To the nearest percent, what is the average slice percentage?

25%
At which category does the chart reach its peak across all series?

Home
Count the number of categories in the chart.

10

* * *

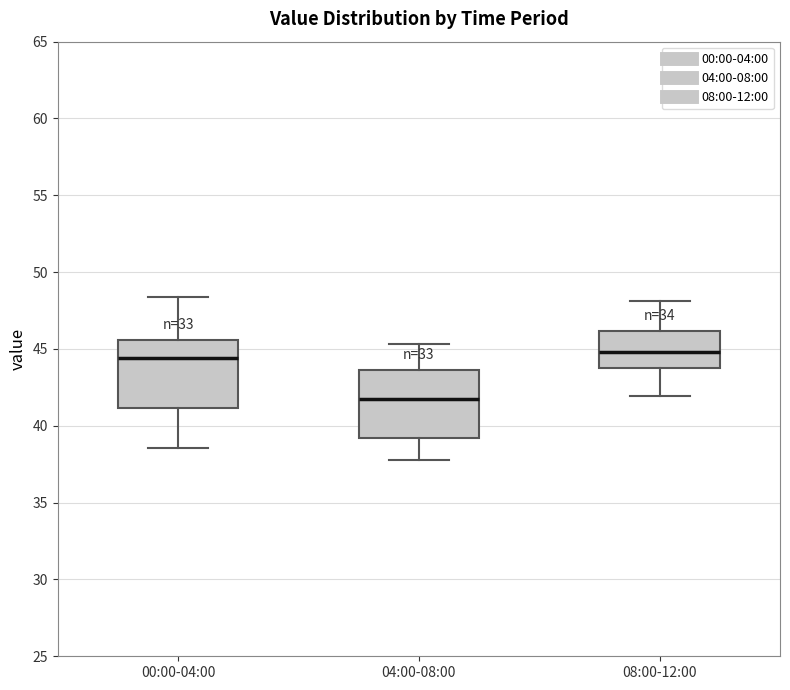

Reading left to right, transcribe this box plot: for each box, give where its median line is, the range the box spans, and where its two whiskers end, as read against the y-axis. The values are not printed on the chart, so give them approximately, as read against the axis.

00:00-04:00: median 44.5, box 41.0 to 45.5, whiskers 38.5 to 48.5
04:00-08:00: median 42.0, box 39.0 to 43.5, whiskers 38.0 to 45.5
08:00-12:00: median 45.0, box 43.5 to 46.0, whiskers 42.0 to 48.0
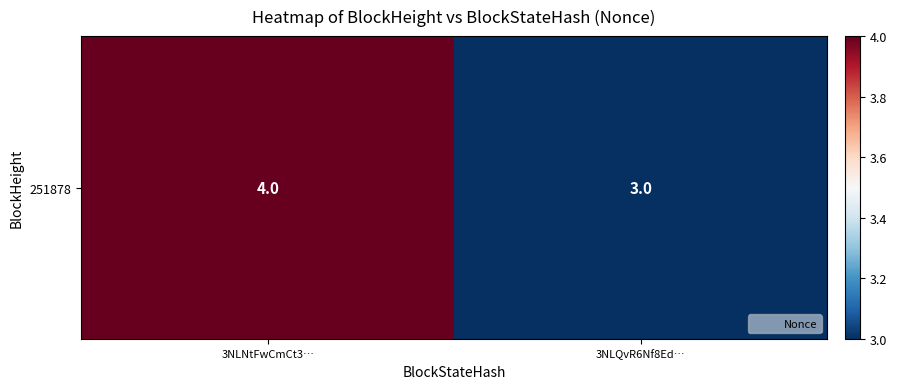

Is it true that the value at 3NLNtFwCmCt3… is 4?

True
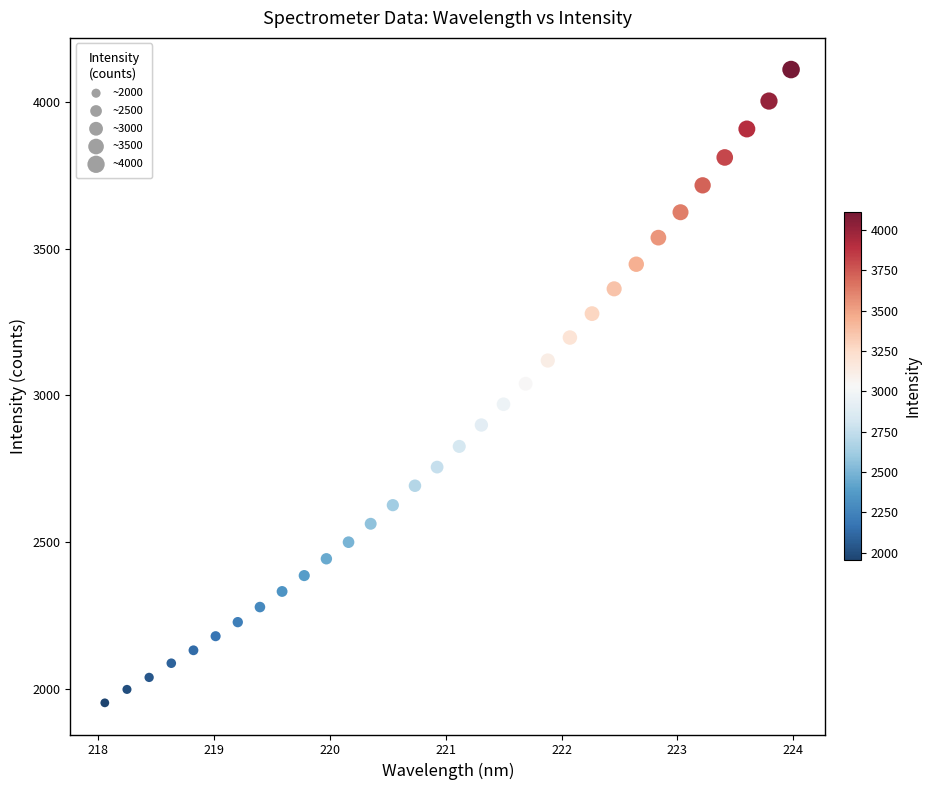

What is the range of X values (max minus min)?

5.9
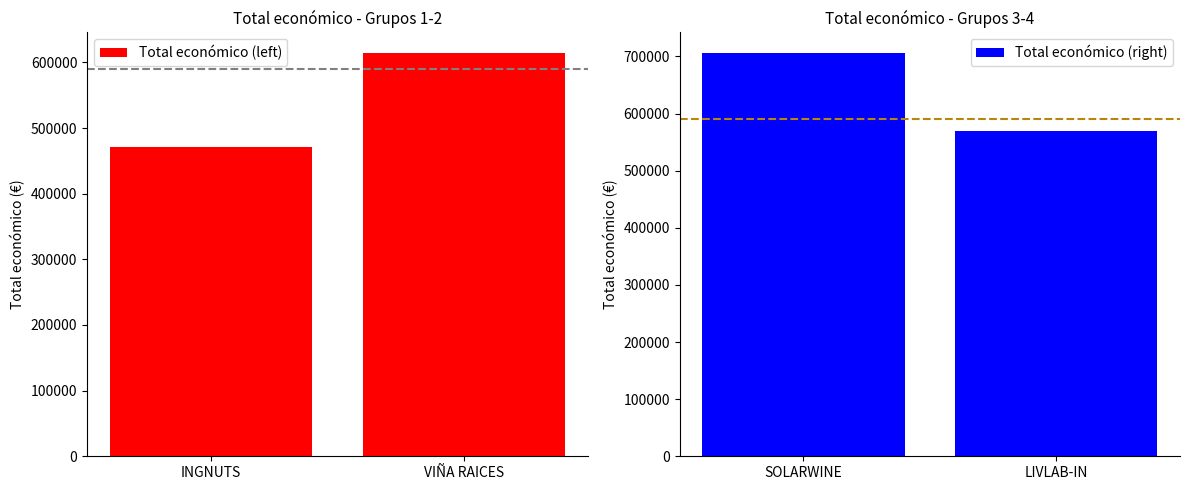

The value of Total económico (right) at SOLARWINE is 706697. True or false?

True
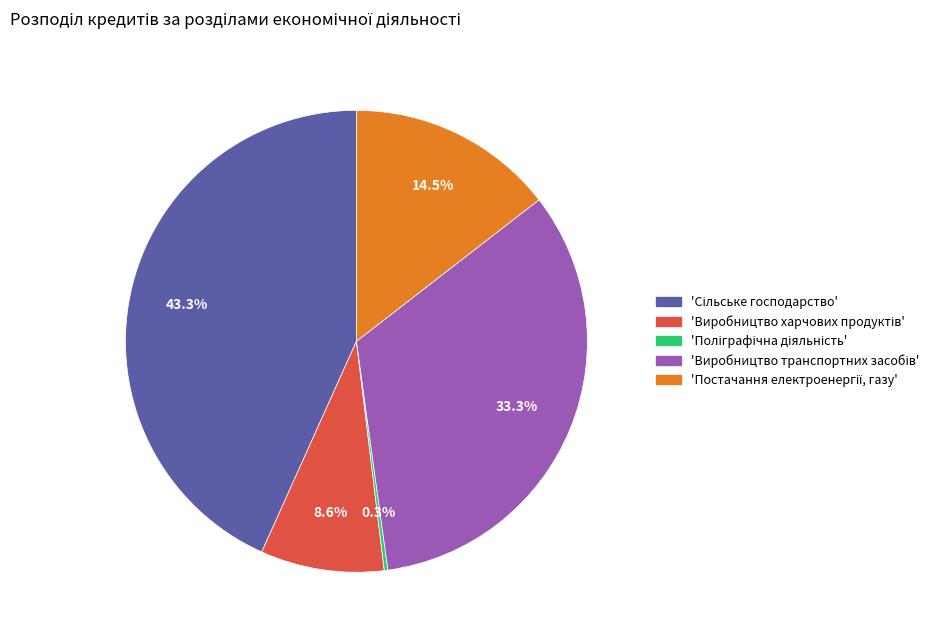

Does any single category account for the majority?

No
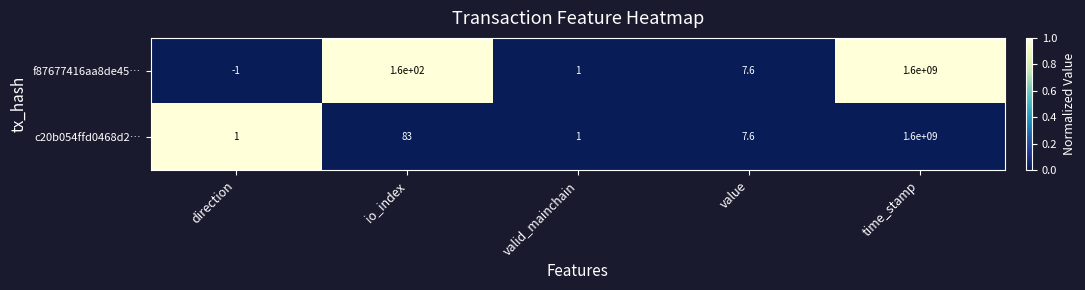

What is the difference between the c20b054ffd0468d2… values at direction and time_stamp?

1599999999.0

- [Work required]: Rewrite the lines from the one containing "What is the range" through the one containing "1599999999.0", both included, so that "majority" becomes "largest share" and nothing else changes. Leave the pictures out.

- [Response]:
What is the range of X values (max minus min)?

5.9

The value of Total económico (right) at SOLARWINE is 706697. True or false?

True

Does any single category account for the largest share?

No

What is the difference between the c20b054ffd0468d2… values at direction and time_stamp?

1599999999.0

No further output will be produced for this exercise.